S’agissant, d’une part, des données traitées dans le cadre de procédures administratives, le projet de décret prévoit que les droits s’exercent directement auprès de la direction générale de la police nationale, sauf en cas de restrictions en application de l’article 107 de la loi « informatique et libertés ».
S’agissant, d’autre part, des données traitées dans le cadre des procédures judiciaires, le projet de décret fait application de l’article 111 de cette même loi et prévoit que les droits des personnes sont régis par les dispositions du code de procédure pénale (CPP).
L’article 111 précité soumet aux seules dispositions du CPP l’exercice des droits des personnes concernées sur leurs données à caractère personnel lorsque celles-ci figurent « dans un dossier judiciaire faisant l’objet d’un traitement lors d’une procédure pénale ».
Compte tenu de la variété des données susceptibles d’être concernées par l’application de ces dispositions, elle recommande que l’AIPD explicite de la façon la plus exhaustive possible les cas dans lesquels l’article 111 ou les restrictions de l’article 107 de la loi « informatique et libertés » ont vocation à s’appliquer afin d’orienter le responsable de traitement dans l’instruction des demandes d’exercice des droits des personnes.
Au regard de ce qui précède, afin de permettre aux personnes concernées de disposer d’une information claire, les mentions d’information qui seront diffusées pourraient expliciter les cas dans lesquels l’article 111 de la loi « informatique et libertés » serait applicable (CNIL, SP, 15 juin 2023, avis sur projet de décret, SISPoPP, n° 2023-055, publié).

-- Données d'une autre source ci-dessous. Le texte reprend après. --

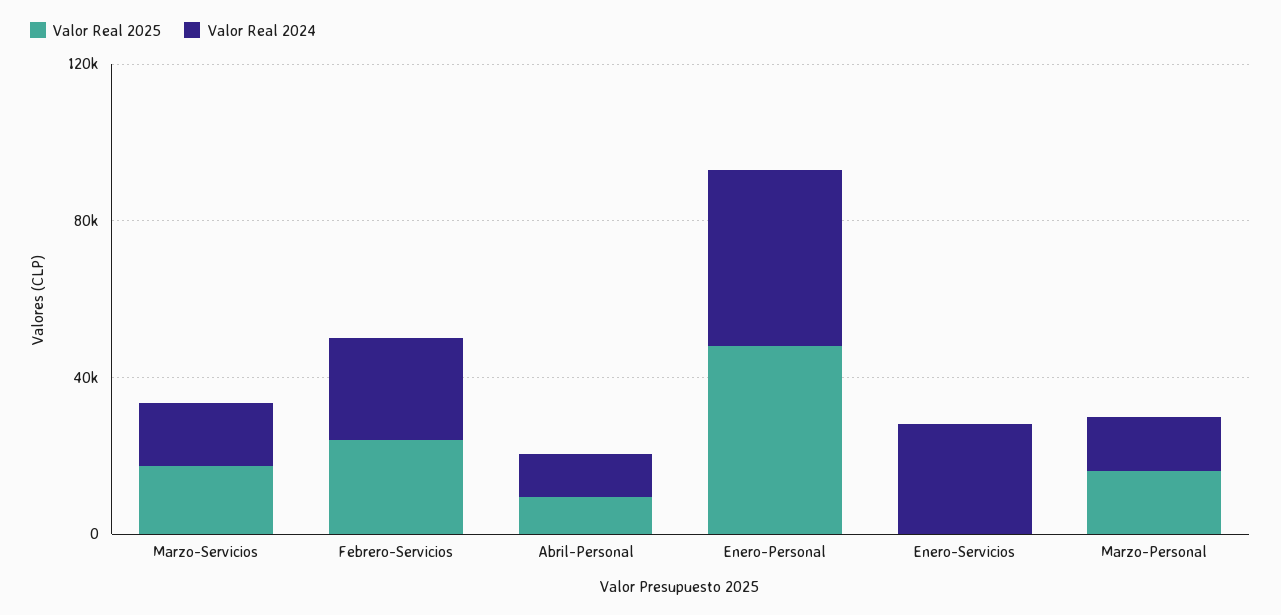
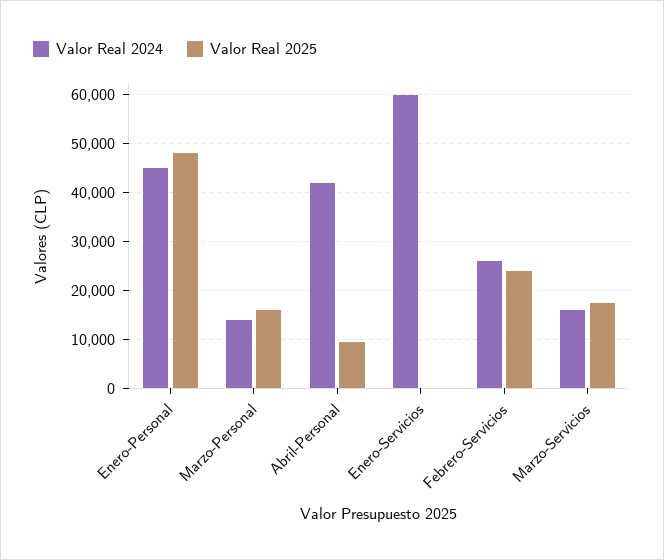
Valor Real 2024, Abril-Personal: 10000 -> 42000
Valor Real 2024, Enero-Servicios: 30000 -> 60000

D. – Sur les mesures de sécurité
La CNIL prend acte de la confirmation du ministère quant à l’utilisation de l’authentification multifacteur comme moyen d’authentification au traitement LRPPN. Elle rappelle néanmoins que, dans les cas exceptionnels où l’authentification est effectuée via des modalités alternatives, il est nécessaire de prévoir des mesures de sécurité techniques et organisationnelles complémentaires qui permettent de conserver un niveau de sécurité équivalent.
La CNIL accueille favorablement l’ambition du ministère de mettre en œuvre une mesure technique et organisationnelle d’analyse des journaux d’évènements. Elle rappelle néanmoins sa recommandation sur le déploiement d’une mesure technique de surveillance active des journaux applicatifs, en vue de permettre la détection immédiate d’actions malveillantes au sein du traitement. Cette exigence s’impose d’autant plus que le traitement LRPPN collecte un nombre particulièrement élevé de données à caractère personnel dont la divulgation serait susceptible d’avoir d’importantes conséquences sur la sécurité des personnes concernées.
Concernant la qualité des données, en l’état, la majorité des interconnexions sont réalisées par le biais de rapprochements manuels. La CNIL retient néanmoins la confirmation du ministère quant à la mise en œuvre de tests de cohérence manuels, réalisés par les responsables hiérarchiques, entre les données saisies et les données reçues.